Records from a data collection
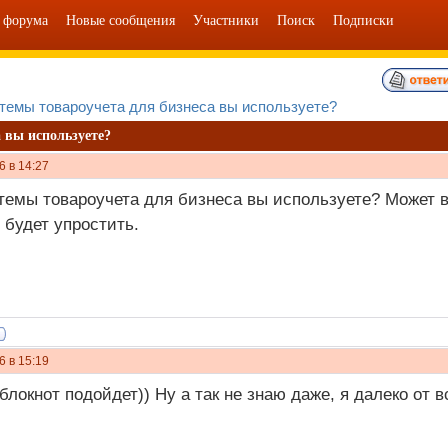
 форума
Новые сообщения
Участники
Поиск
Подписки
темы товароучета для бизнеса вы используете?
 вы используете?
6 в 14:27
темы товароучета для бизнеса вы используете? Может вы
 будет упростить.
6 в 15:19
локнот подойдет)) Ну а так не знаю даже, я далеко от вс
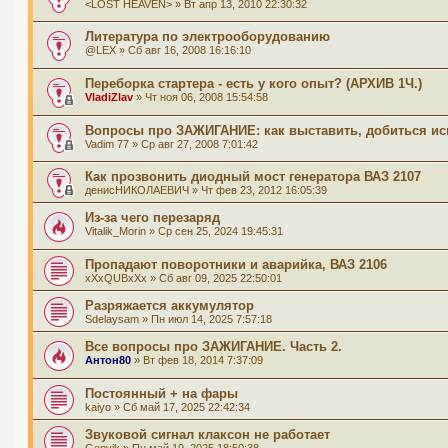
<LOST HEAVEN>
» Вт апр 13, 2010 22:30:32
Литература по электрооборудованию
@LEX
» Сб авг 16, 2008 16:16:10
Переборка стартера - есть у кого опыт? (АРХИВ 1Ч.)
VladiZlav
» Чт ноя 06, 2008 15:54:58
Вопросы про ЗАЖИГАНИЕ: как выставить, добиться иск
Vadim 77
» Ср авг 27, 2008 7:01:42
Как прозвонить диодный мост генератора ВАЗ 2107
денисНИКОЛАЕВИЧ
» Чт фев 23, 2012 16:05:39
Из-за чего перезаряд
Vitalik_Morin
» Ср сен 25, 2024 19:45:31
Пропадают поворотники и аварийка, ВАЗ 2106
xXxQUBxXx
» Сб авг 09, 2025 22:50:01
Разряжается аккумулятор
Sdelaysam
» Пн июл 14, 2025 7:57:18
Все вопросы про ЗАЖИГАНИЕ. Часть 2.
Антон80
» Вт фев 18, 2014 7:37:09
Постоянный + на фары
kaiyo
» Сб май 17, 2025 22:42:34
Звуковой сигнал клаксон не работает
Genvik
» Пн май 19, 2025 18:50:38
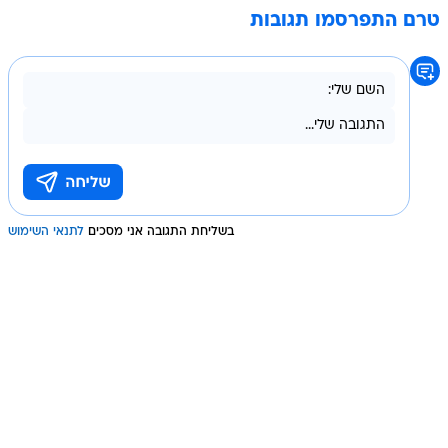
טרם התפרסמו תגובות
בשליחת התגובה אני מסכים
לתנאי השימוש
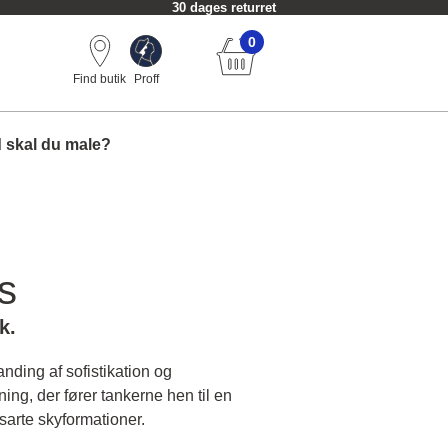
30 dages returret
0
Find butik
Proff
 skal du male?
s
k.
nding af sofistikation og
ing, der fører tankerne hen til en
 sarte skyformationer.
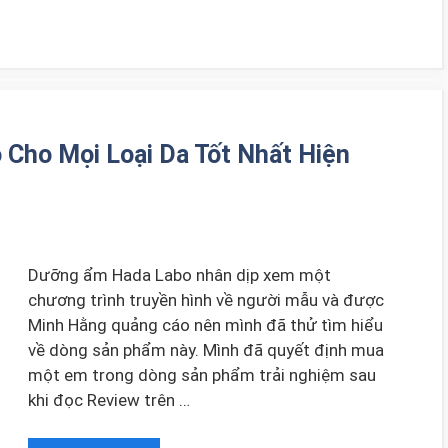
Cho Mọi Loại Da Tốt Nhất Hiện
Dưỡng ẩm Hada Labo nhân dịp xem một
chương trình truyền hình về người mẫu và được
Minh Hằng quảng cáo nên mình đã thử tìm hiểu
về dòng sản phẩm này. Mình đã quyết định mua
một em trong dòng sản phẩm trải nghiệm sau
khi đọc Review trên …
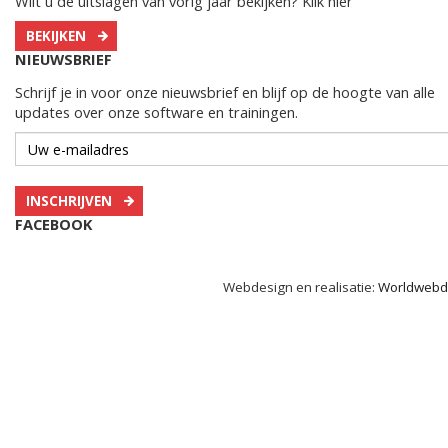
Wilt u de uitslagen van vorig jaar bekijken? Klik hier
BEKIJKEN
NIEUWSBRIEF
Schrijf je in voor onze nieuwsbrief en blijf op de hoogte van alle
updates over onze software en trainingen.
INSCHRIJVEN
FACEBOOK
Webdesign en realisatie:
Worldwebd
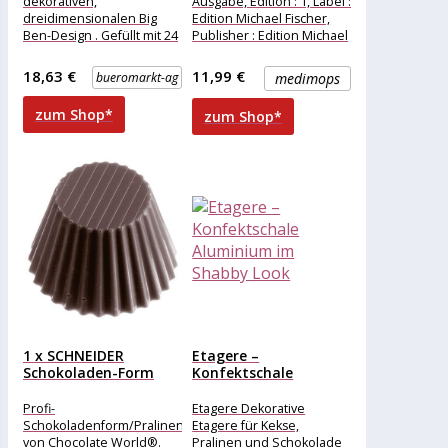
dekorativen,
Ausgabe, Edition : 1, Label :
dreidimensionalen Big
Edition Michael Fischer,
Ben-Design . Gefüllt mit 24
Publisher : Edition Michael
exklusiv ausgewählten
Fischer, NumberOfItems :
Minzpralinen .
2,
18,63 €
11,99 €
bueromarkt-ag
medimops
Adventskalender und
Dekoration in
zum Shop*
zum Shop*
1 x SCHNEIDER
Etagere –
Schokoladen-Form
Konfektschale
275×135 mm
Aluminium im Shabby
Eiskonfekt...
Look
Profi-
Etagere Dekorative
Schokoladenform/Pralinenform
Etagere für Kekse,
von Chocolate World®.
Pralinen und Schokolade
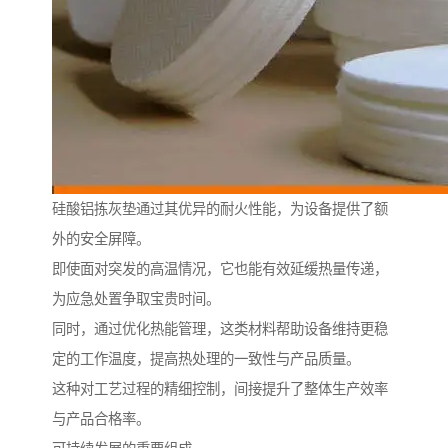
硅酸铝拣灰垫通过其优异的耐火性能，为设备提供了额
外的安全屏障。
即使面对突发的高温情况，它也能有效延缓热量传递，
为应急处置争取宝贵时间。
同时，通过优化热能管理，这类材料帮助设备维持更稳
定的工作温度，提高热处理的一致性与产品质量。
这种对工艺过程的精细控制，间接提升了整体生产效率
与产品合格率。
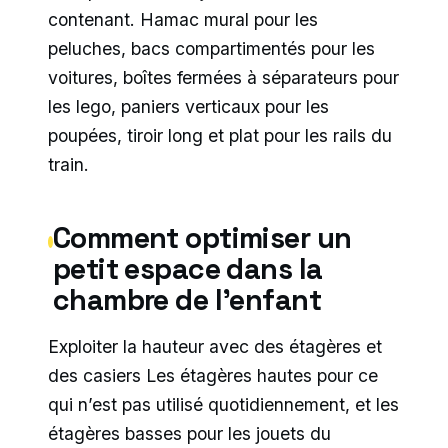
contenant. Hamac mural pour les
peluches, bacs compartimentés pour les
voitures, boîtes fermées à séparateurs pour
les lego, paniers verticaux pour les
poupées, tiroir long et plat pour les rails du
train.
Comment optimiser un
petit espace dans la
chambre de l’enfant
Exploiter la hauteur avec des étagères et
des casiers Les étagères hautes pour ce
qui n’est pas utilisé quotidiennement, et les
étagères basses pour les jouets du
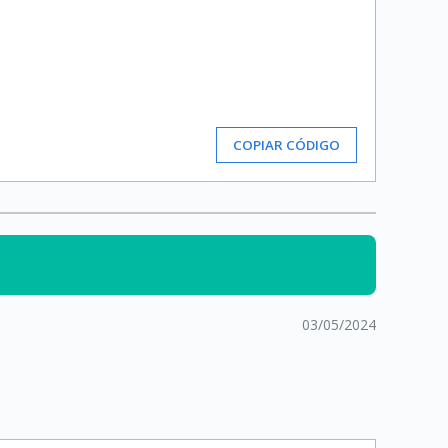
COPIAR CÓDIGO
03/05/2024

EXERCISE INSTRUCTIONS
An exact copy is needed of the entries above, starting at the line that holds "Minzpralinen ." and stopping at the line that holds "contenant. Hamac mural pour les", both kept; pictures stay out.

SOLUTION FOR THIS TASK
Minzpralinen .
2,
18,63 €
11,99 €
bueromarkt-ag
medimops
Adventskalender und
Dekoration in
zum Shop*
zum Shop*
1 x SCHNEIDER
Etagere –
Schokoladen-Form
Konfektschale
275×135 mm
Aluminium im Shabby
Eiskonfekt...
Look
Profi-
Etagere Dekorative
Schokoladenform/Pralinenform
Etagere für Kekse,
von Chocolate World®.
Pralinen und Schokolade
硅酸铝拣灰垫通过其优异的耐火性能，为设备提供了额
外的安全屏障。
即使面对突发的高温情况，它也能有效延缓热量传递，
为应急处置争取宝贵时间。
同时，通过优化热能管理，这类材料帮助设备维持更稳
定的工作温度，提高热处理的一致性与产品质量。
这种对工艺过程的精细控制，间接提升了整体生产效率
与产品合格率。
contenant. Hamac mural pour les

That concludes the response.